Am I really just a serial dater who breaks hearts? The thought doesn’t sit well with me. Maybe it’s time to take a step back and reevaluate my priorities. Maybe it’s time to figure out what I really want in life.

But then again, Billie keeps popping up in my mind. It’s like I can’t escape her, even when I try. And when I do think about her, my heart beats just a little bit faster.

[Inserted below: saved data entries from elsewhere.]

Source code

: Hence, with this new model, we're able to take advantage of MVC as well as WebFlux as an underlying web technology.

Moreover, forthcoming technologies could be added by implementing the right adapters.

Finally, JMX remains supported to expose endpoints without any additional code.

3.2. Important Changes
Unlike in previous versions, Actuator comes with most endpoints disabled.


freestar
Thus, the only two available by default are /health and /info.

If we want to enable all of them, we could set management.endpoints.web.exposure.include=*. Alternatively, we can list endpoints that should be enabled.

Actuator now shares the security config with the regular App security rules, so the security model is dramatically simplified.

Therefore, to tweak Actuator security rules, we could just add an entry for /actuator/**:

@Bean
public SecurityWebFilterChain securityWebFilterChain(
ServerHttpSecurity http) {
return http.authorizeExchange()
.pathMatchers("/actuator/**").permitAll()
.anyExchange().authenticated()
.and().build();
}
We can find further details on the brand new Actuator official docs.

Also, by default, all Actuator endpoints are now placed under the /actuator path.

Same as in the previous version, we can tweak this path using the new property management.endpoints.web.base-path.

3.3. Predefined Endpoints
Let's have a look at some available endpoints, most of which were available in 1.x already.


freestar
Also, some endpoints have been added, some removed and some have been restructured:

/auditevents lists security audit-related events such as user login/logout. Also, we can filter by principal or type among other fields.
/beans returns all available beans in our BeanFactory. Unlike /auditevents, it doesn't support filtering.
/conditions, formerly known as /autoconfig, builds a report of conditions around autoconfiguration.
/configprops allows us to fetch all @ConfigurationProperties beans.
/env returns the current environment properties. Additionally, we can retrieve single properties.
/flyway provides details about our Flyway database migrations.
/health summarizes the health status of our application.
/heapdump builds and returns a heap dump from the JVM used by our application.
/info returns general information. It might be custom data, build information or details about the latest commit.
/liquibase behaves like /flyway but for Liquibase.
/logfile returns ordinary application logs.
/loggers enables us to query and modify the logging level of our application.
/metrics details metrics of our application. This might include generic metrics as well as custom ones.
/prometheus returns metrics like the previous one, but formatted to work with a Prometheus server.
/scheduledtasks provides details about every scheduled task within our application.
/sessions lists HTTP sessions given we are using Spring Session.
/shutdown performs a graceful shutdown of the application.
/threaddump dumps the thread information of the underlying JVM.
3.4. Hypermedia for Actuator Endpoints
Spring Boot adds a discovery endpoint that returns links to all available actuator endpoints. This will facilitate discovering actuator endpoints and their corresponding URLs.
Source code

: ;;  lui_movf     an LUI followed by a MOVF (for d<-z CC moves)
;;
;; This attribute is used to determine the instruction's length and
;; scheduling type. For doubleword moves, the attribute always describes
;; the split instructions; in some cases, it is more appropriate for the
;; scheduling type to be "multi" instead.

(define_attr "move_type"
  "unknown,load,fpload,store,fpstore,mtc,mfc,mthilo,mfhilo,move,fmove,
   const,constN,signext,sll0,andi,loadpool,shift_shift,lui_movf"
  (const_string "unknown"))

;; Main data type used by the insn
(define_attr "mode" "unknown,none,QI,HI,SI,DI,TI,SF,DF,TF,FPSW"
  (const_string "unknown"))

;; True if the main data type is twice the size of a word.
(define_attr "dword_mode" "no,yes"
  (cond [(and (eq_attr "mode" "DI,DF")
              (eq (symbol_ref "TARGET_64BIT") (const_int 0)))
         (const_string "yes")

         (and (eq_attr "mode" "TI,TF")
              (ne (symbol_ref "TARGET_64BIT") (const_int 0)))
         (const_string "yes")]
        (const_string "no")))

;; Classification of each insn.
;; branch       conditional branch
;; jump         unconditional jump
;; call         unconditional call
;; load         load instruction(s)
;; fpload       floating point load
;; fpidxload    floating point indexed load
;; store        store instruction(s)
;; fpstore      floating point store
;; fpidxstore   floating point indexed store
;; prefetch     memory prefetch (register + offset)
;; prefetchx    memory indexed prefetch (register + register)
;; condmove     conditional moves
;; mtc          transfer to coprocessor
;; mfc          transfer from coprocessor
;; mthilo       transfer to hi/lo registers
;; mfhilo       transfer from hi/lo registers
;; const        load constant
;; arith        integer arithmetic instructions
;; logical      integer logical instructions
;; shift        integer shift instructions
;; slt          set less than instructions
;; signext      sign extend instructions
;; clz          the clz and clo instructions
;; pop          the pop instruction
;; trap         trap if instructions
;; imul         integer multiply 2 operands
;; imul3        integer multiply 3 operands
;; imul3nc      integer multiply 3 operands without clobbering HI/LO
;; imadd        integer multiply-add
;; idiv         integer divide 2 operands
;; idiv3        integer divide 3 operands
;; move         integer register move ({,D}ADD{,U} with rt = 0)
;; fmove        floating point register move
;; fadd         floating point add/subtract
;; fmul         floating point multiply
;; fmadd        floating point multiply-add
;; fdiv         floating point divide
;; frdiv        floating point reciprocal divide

I take a swig of my beer, trying to push the thoughts away. But once something is in my head it takes up permanent residence.

Maybe Carlos is right. Maybe I am a serial dater. Maybe I just go out with women for the sake of it, not because I’m genuinely interested in them.

I’m not in the right headspace for a relationship, and if I keep going down this path, I’ll just hurt more people.

But that doesn’t mean I don’t crave companionship. I want someone to talk to, someone to share my life with. But not someone who will just fall in love with me because of my job or my looks.

I look up and meet Carlos’s gaze. There’s a softness in his eyes that catches me off guard. “You okay?” he asks.

I nod, not trusting myself to speak.

“You know you can talk to me about anything, right?” he says, his voice gentle.

I manage a small smile. “Yeah, I know. Thanks, man.”

We sit in silence for a few minutes, the sound of the kids playing in the background. The sun is setting, casting a warm orange glow on everything around us. It’s a beautiful evening, and I’m in one of my favorite places with my favorite people.